§ PASSAGE TO READ:
===============

Friday, June 18, 1999 | 11:24 a.m.

The last time National Organization for Women members brought their president Patricia Ireland to town, they picketed a car dealership and hosted a panel about prostitution and other sexually oriented business ventures.

Ireland's visit to Las Vegas Saturday promises to be a little more subdued than the one three years ago when Las Vegas was the site of NOW's national conference.

Ireland is visiting the Southern Nevada NOW chapter's regular meeting hoping to persuade a lot of Nevada members to attend this year's conference over the July 4 weekend in Los Angeles.

"We're going to be focusing a lot on images of women in the media and entertainment. And there's a particular type of entertainment in Las Vegas that I think will add to the discussion," Ireland said during a telephone interview Thursday.

That would be Nevada's legalized prostitution, which is a sticky wicket for NOW.

On the one hand, women who work in sex businesses say what they do with their bodies is up to them -- the same argument feminists have used to defend reproductive rights for years.

Some people, however, say such work exploits women and shows a need for better opportunities for women to earn good pay.

NOW's policy calls for de-criminalization of prostitution, but that is its only stance on the topic, said Amy Meedel, Nevada NOW president and director of the group's Southwest region.

"People from a conservative Midwestern town who came to Las Vegas (in 1996) were in culture shock. But then we have NOW members who are sex workers," Meedel said.

The topic likely will come up again in Los Angeles, especially if Nevada sends a strong contingent, Ireland said.

===============

§ GIVEN DATA:
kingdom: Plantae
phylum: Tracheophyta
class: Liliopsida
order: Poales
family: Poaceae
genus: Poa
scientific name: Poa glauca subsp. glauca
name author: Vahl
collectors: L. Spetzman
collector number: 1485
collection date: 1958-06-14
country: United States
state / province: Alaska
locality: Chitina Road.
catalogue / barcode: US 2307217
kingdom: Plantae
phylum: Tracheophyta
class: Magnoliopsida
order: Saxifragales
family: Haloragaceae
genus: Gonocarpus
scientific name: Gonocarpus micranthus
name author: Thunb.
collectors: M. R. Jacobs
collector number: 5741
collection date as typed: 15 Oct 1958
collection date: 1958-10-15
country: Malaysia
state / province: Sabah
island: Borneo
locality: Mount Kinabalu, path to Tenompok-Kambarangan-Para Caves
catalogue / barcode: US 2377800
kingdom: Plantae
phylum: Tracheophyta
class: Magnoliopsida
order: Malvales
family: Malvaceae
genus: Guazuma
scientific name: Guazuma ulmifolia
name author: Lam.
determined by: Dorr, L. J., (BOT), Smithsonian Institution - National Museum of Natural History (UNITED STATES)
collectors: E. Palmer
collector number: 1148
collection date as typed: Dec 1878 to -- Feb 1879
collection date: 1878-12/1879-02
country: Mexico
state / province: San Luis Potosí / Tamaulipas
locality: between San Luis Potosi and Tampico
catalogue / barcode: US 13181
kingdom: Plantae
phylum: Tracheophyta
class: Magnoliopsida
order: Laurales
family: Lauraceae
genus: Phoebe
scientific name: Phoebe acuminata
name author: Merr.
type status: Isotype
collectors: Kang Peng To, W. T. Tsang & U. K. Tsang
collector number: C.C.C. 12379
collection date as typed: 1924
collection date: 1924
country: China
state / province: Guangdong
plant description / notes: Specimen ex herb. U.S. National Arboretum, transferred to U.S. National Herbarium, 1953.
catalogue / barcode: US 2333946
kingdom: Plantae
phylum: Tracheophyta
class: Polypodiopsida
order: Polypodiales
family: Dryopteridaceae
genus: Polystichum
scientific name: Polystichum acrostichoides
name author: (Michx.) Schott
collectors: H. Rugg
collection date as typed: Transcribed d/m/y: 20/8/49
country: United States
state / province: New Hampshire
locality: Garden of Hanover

===============

§ AIM 1: Repeat the part of the article on Patricia Ireland's Las Vegas visit from "On the one hand, women" up to and including "rights for years.", word for word.
§ AIM 2: In the article on Patricia Ireland's Las Vegas visit, rewrite more briefly the paragraph that begins "Ireland is visiting the Southern Nevada NOW chapter's regular meeting", keeping its main facts.
§ AIM 3: Resume the article on Patricia Ireland's Las Vegas visit, picking up after its final sentence.

§ RIGHT ANSWER 1:
On the one hand, women who work in sex businesses say what they do with their bodies is up to them -- the same argument feminists have used to defend reproductive rights for years.

§ RIGHT ANSWER 2: Ireland is attending the Southern Nevada NOW chapter's regular meeting to urge many Nevada members to go to this year's conference in Los Angeles over the July 4 weekend.

§ RIGHT ANSWER 3:
Members who attend the Los Angeles event will talk about how media such as movies and the Internet can be used to the benefit or detriment of women. They also will hone a mission statement to carry the organization into the 21st century.

Despite recent rumblings to the contrary, feminism is not dead, and women still need it, Ireland said. Women's progress is merely "a foot in the door."

"Progress is not equality," Ireland said. "It's not irreversible and I think there's been a significant backlash, especially from the men who were uncomfortable with working with women in that context.

"A lot of the work we have to do now is work-related, with sex and race harassment."

She recalled how women had no trouble landing well-paying assembly line jobs at the Mitsubishi plant in Normal, Ill., but then they became victims of widespread harassment and physical and verbal abuse at the hands of male coworkers.

Management turned a blind eye to women's complaints until a 1996 lawsuit brought the abuses into the public view. It was because of this situation that Ireland led a group of about 50 people who picketed a Las Vegas Mitsubishi dealership during NOW's convention here.

Such incidents show women still need the women's movement, she said.

"Those (Mitsubishi) women were very glad to have a feminist movement to help them," Ireland said. "Pay is not the same, and opportunity is not the same. And how do we raise and take care of our children? Men are helping out, but they are helping or babysitting when the wife has something else to do."

In the 150 years since the first Women's Rights Convention in Seneca Fall, N.Y., feminists have finally tackled the easy part, Ireland said. The 21st century brings a tougher challenge.

"It's easier to deal with politics and public policy than it is to discuss what you do with your private life," she said. She hopes NOW can continue drawing people into the fold in the 21st century with a mission statement that emphasizes the organization's role as a clearinghouse for all human rights, not just women's rights.

And she hopes NOW's members will continue pushing the envelope and questioning the status quo.

"I don't want us to be comfortably settled in. Our mission calls for challenging some notions and pushing past the comfort level," Ireland said. "I want us to be willing to take on issues other people are afraid to take on, and take on institutions that need to be challenged.

"I don't want us to lose that edge."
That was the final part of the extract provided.